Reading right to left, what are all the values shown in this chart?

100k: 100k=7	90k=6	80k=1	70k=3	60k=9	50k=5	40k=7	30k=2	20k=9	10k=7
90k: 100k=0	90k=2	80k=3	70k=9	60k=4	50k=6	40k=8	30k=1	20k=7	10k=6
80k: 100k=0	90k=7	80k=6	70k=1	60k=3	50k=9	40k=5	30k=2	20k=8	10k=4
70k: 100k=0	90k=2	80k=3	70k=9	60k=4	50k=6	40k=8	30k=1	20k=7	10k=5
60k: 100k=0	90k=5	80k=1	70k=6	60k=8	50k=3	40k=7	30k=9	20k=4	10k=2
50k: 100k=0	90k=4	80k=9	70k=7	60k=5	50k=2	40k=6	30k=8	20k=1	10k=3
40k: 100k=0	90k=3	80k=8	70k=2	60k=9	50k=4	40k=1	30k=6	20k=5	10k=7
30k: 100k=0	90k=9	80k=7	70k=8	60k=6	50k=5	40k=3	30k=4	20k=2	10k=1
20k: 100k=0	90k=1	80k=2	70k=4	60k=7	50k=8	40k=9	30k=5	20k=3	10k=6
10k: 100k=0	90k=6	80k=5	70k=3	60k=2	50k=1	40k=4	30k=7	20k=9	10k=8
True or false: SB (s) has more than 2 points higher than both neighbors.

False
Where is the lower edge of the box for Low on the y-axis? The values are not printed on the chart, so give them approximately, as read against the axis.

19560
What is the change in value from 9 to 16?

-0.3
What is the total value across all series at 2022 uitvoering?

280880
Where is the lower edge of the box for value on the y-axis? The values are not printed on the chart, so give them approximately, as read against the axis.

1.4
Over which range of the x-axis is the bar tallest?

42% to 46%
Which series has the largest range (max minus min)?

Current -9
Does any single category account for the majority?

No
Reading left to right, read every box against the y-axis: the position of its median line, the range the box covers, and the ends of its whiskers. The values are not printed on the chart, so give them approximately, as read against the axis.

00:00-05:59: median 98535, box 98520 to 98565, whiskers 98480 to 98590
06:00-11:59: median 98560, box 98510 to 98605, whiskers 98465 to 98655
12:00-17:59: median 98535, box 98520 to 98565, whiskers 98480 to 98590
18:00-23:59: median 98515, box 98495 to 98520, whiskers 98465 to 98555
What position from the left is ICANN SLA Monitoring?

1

» **About this task**: Copy the lines of the listing word for word, starting at the line containing "00:00-05:59: median 98535, box" and continuing through the last line of the listing.

» **Solution for this exercise**:
00:00-05:59: median 98535, box 98520 to 98565, whiskers 98480 to 98590
06:00-11:59: median 98560, box 98510 to 98605, whiskers 98465 to 98655
12:00-17:59: median 98535, box 98520 to 98565, whiskers 98480 to 98590
18:00-23:59: median 98515, box 98495 to 98520, whiskers 98465 to 98555
What position from the left is ICANN SLA Monitoring?

1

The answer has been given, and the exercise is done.